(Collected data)
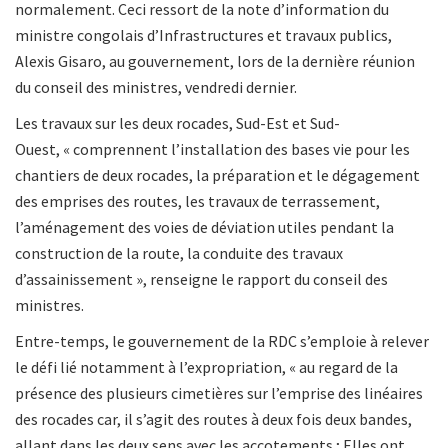
normalement. Ceci ressort de la note d’information du
ministre congolais d’Infrastructures et travaux publics,
Alexis Gisaro, au gouvernement, lors de la dernière réunion
du conseil des ministres, vendredi dernier.
Les travaux sur les deux rocades, Sud-Est et Sud-
Ouest,
« comprennent l’installation des bases vie pour les
chantiers de deux rocades, la préparation et le dégagement
des emprises des routes, les travaux de terrassement,
l’aménagement des voies de déviation utiles pendant la
construction de la route, la conduite des travaux
d’assainissement », renseigne le rapport du conseil des
ministres.
Entre-temps, le gouvernement de la RDC s’emploie à relever
le défi lié notamment à l’expropriation, «
au regard de la
présence des plusieurs cimetières sur l’emprise des linéaires
des rocades car, il s’agit des routes à deux fois deux bandes,
allant dans les deux sens avec les accotements ; Elles ont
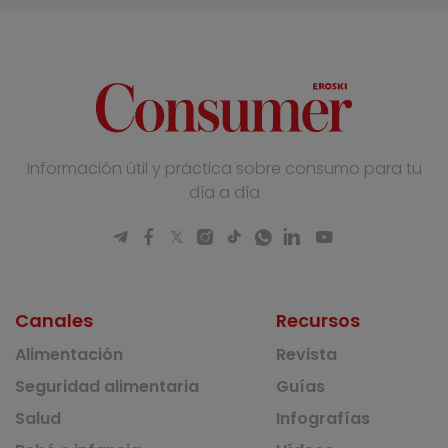
Información útil y práctica sobre consumo para tu
día a día
Canales
Recursos
Alimentación
Revista
Seguridad alimentaria
Guías
Salud
Infografías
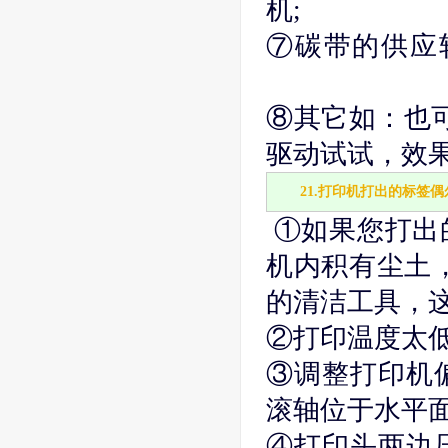
机;
⑦碳带的供应
⑧其它如：也可
驱动试试，效
21.打印机打出的标签
①如果您打出
机内积有尘土
的清洁工具，
②打印温度太低
③调整打印机
滚轴位于水平面
④打印头两边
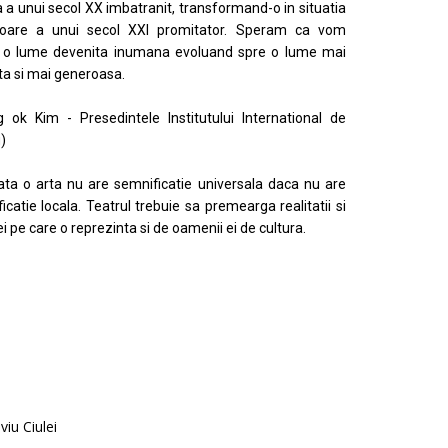
a a unui secol XX imbatranit, transformand-o in situatia
ritoare a unui secol XXI promitator. Speram ca vom
 o lume devenita inumana evoluand spre o lume mai
sta si mai generoasa.
 ok Kim - Presedintele Institutului International de
u)
ata o arta nu are semnificatie universala daca nu are
icatie locala. Teatrul trebuie sa premearga realitatii si
ei pe care o reprezinta si de oamenii ei de cultura.
viu Ciulei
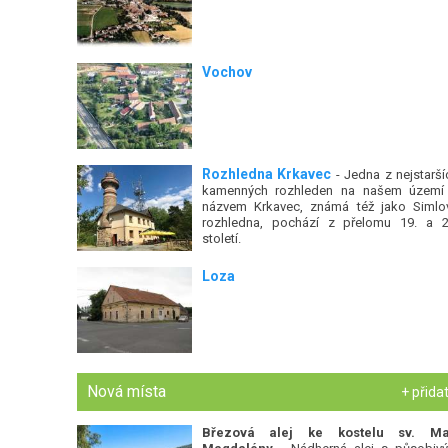
Vochov
Rozhledna Krkavec
- Jedna z nejstarší
kamenných rozhleden na našem území
názvem Krkavec, známá též jako Simlo
rozhledna, pochází z přelomu 19. a 2
století.
Loza
Nová místa
+ přida
Březová alej ke kostelu sv. Ma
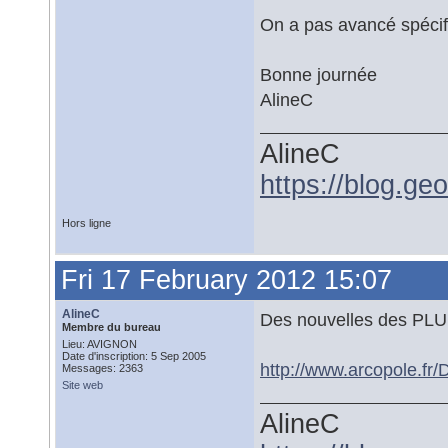
On a pas avancé spécifi
Bonne journée
AlineC
AlineC
https://blog.ge
Hors ligne
Fri 17 February 2012 15:07
AlineC
Des nouvelles des PLU 
Membre du bureau
Lieu: AVIGNON
Date d'inscription: 5 Sep 2005
http://www.arcopole.f
Messages: 2363
Site web
AlineC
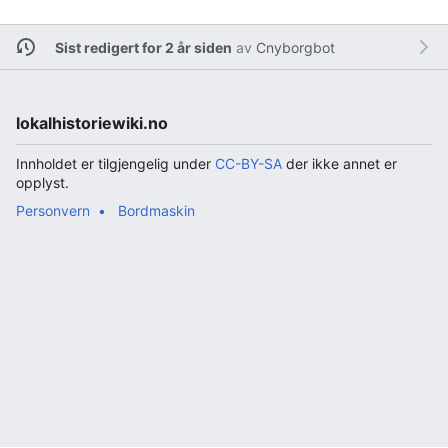
Sist redigert for 2 år siden
av
Cnyborgbot
lokalhistoriewiki.no
Innholdet er tilgjengelig under
CC-BY-SA
der ikke annet er
opplyst.
Personvern
Bordmaskin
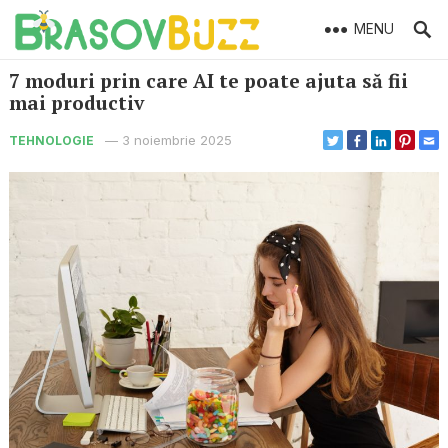
MENU
7 moduri prin care AI te poate ajuta să fii
mai productiv
—
3 noiembrie 2025
TEHNOLOGIE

Instructions for the task ->
Set down all entries above again, exactly, without images.

Exercise result ->
normalement. Ceci ressort de la note d’information du
ministre congolais d’Infrastructures et travaux publics,
Alexis Gisaro, au gouvernement, lors de la dernière réunion
du conseil des ministres, vendredi dernier.
Les travaux sur les deux rocades, Sud-Est et Sud-
Ouest,
« comprennent l’installation des bases vie pour les
chantiers de deux rocades, la préparation et le dégagement
des emprises des routes, les travaux de terrassement,
l’aménagement des voies de déviation utiles pendant la
construction de la route, la conduite des travaux
d’assainissement », renseigne le rapport du conseil des
ministres.
Entre-temps, le gouvernement de la RDC s’emploie à relever
le défi lié notamment à l’expropriation, «
au regard de la
présence des plusieurs cimetières sur l’emprise des linéaires
des rocades car, il s’agit des routes à deux fois deux bandes,
allant dans les deux sens avec les accotements ; Elles ont
Información útil y práctica sobre consumo para tu
día a día
Canales
Recursos
Alimentación
Revista
Seguridad alimentaria
Guías
Salud
Infografías
机;
⑦碳带的供应
⑧其它如：也可
驱动试试，效
21.打印机打出的标签
①如果您打出
机内积有尘土
的清洁工具，
②打印温度太低
③调整打印机
滚轴位于水平面
④打印头两边
a a unui secol XX imbatranit, transformand-o in situatia
ritoare a unui secol XXI promitator. Speram ca vom
 o lume devenita inumana evoluand spre o lume mai
sta si mai generoasa.
 ok Kim - Presedintele Institutului International de
u)
ata o arta nu are semnificatie universala daca nu are
icatie locala. Teatrul trebuie sa premearga realitatii si
ei pe care o reprezinta si de oamenii ei de cultura.
viu Ciulei
Vochov
Rozhledna Krkavec
- Jedna z nejstarší
kamenných rozhleden na našem území
názvem Krkavec, známá též jako Simlo
rozhledna, pochází z přelomu 19. a 2
století.
Loza
Nová místa
+ přida
Březová alej ke kostelu sv. Ma
On a pas avancé spécifi
Bonne journée
AlineC
AlineC
https://blog.ge
Hors ligne
Fri 17 February 2012 15:07
AlineC
Des nouvelles des PLU 
Membre du bureau
Lieu: AVIGNON
Date d'inscription: 5 Sep 2005
http://www.arcopole.f
Messages: 2363
Site web
AlineC
Sist redigert for 2 år siden
av
Cnyborgbot
lokalhistoriewiki.no
Innholdet er tilgjengelig under
CC-BY-SA
der ikke annet er
opplyst.
Personvern
Bordmaskin
MENU
7 moduri prin care AI te poate ajuta să fii
mai productiv
—
3 noiembrie 2025
TEHNOLOGIE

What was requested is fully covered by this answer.